Replicative Senescence in Human Fibroblasts Is Delayed by Hydrogen Sulfide in a NAMPT/SIRT1 Dependent Manner

Recent evidence suggests that hydrogen sulfide (H2S) has cytoprotective and anti-aging effects. However, the mechanisms for such properties are not fully understood. Here, we show that the expression of the main H2S producing enzyme, CBS, and production of H2S are coordinately diminished in replicative senescent adult human dermal fibroblasts. The reduced production of H2S falls within the same time-frame that the hallmarks of replicative senescence appear including accumulation of SA–β-Gal, enhanced expression of p16, p21, and RRM2B while the expression of RRM2, hTERT, SIRT1, NAMPT, and NAD/NADH ratio all fall. Exogenous H2S increases the expression of hTERT, NAMPT, SIRT1 and NAD/NADH ratio in treated cells. Moreover, H2S safeguards the expression of hTERT in a NAMPT and SIRT1 dependent manner and delays the onset of replicative senescence as evidenced by reduced accumulation of age associated SA–β-Gal and cessation of proliferation. Postponement of loss of cell proliferative capacity without risk of mutagenesis shows implications for use of H2S in delaying the adverse effects of senescence in organisms.
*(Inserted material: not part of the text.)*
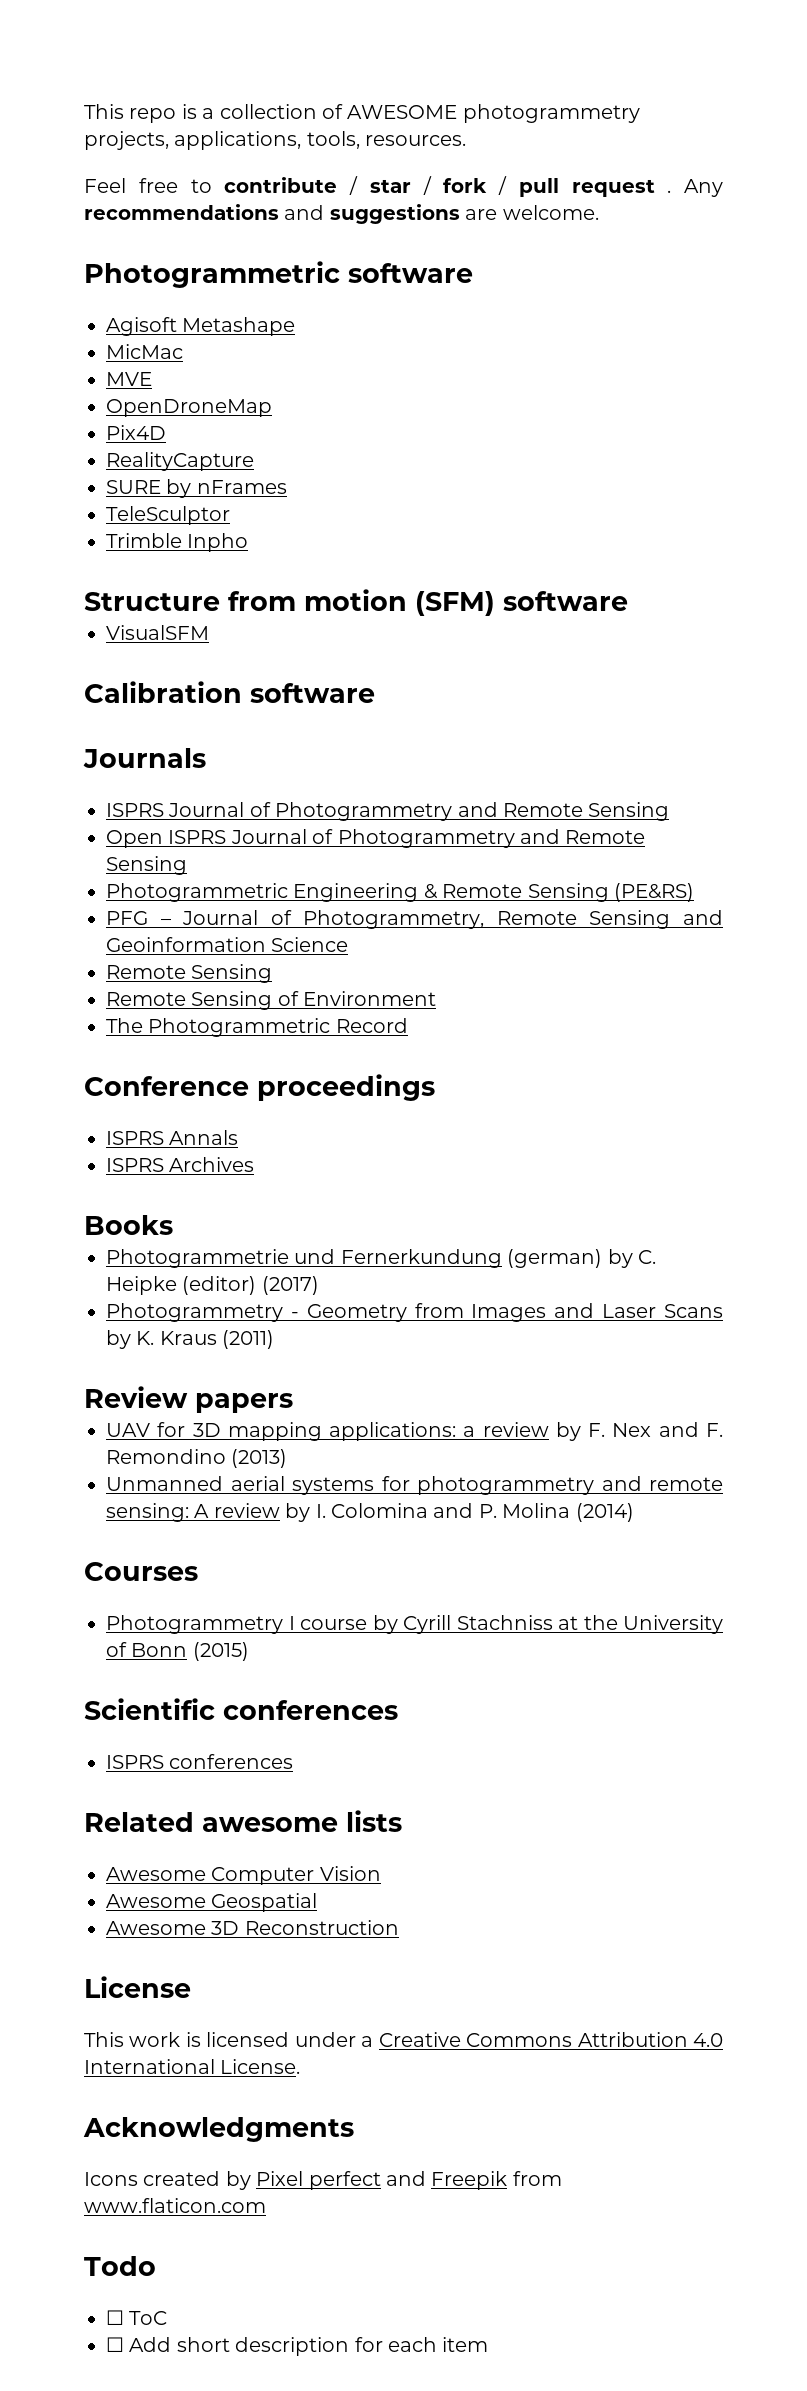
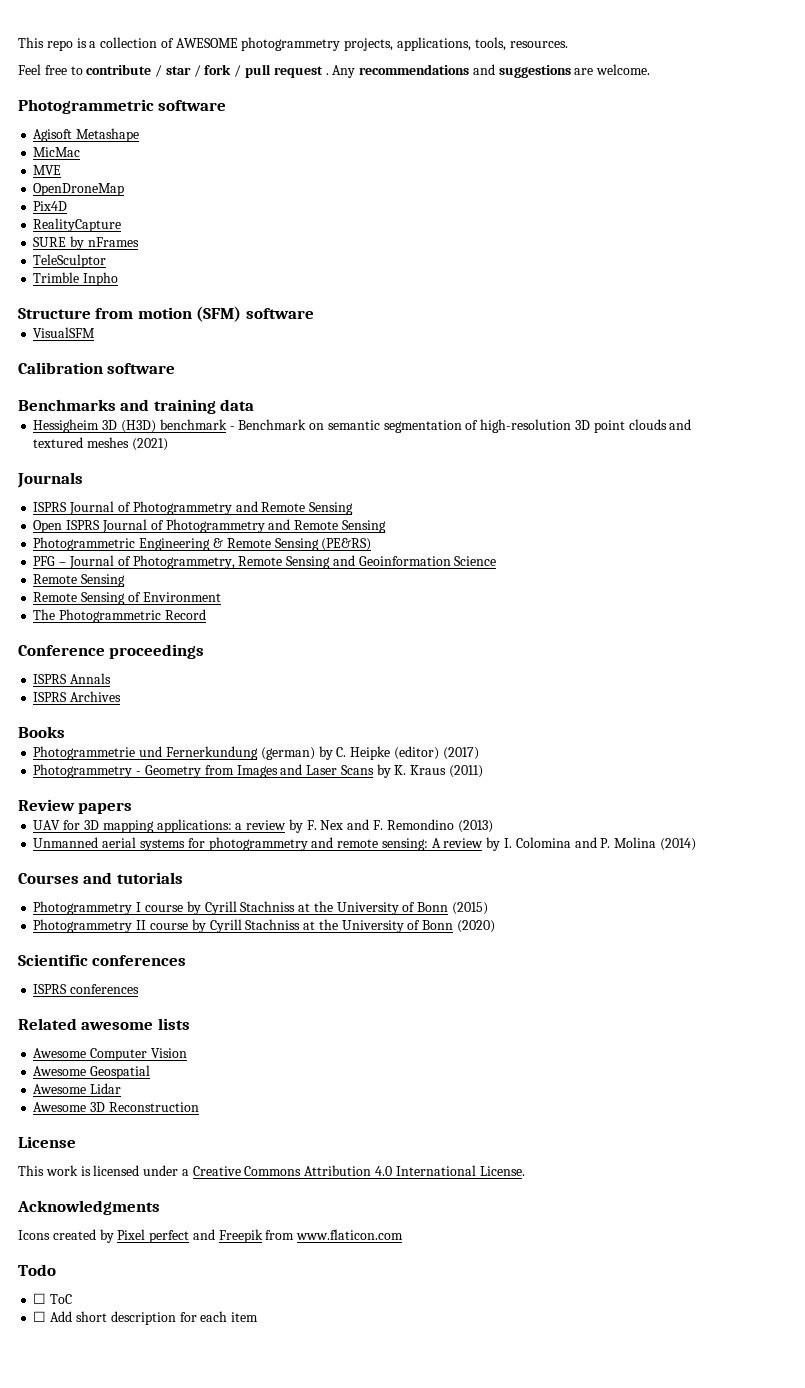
(375, 693) none -> [18,399,255,414] [33,419,692,433] [33,437,168,451] // Benchmarks and training data // Hessigheim 3D (H3D) benchmark - Benchmark on semantic segmentation of high-resolution 3D point clouds and textured meshes (2021)
(198, 1571) none -> [83,872,183,884] and tutorials
(249, 1651) none -> [33,919,495,933] // Photogrammetry II course by Cyrill Stachniss at the University of Bonn (2020)
(318, 1902) none -> [33,1083,122,1094] // Awesome Lidar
近年研究证据显示，硫化氢（hydrogen sulfide, H2S）具备细胞保护与抗衰老的生物学功效。然而，其介导上述效应的具体分子机制尚未完全阐明。本研究发现，在复制性衰老（replicative senescence）的成人皮肤成纤维细胞（adult human dermal fibroblasts）中，H2S的主要合成酶胱硫醚β合酶（cystathionine β-synthase, CBS）的表达水平与H2S生成量均呈协同性下降。H2S生成量的下降时间窗与复制性衰老标志性特征的出现时间窗完全重合：此类特征包括衰老相关β半乳糖苷酶（senescence-associated β-galactosidase, SA-β-Gal）的积累、p16、p21与RRM2B表达水平的上调，而RRM2、端粒酶逆转录酶（human telomerase reverse transcriptase, hTERT）、沉默信息调节因子1（Sirtuin 1, SIRT1）、烟酰胺磷酸核糖转移酶（nicotinamide phosphoribosyltransferase, NAMPT）的表达水平以及NAD/NADH比值均出现降低。外源性硫化氢可上调处理细胞中hTERT、NAMPT与SIRT1的表达水平，并提升NAD/NADH比值。此外，硫化氢可通过NAMPT与SIRT1依赖的途径维持hTERT的表达，同时延缓复制性衰老的发生——这一效应可通过衰老相关SA-β-Gal积累减少与细胞增殖停滞得到验证。在无诱变风险的前提下延缓细胞增殖能力的丧失，这一发现为利用硫化氢延缓生物体衰老相关的不良影响提供了潜在的应用价值。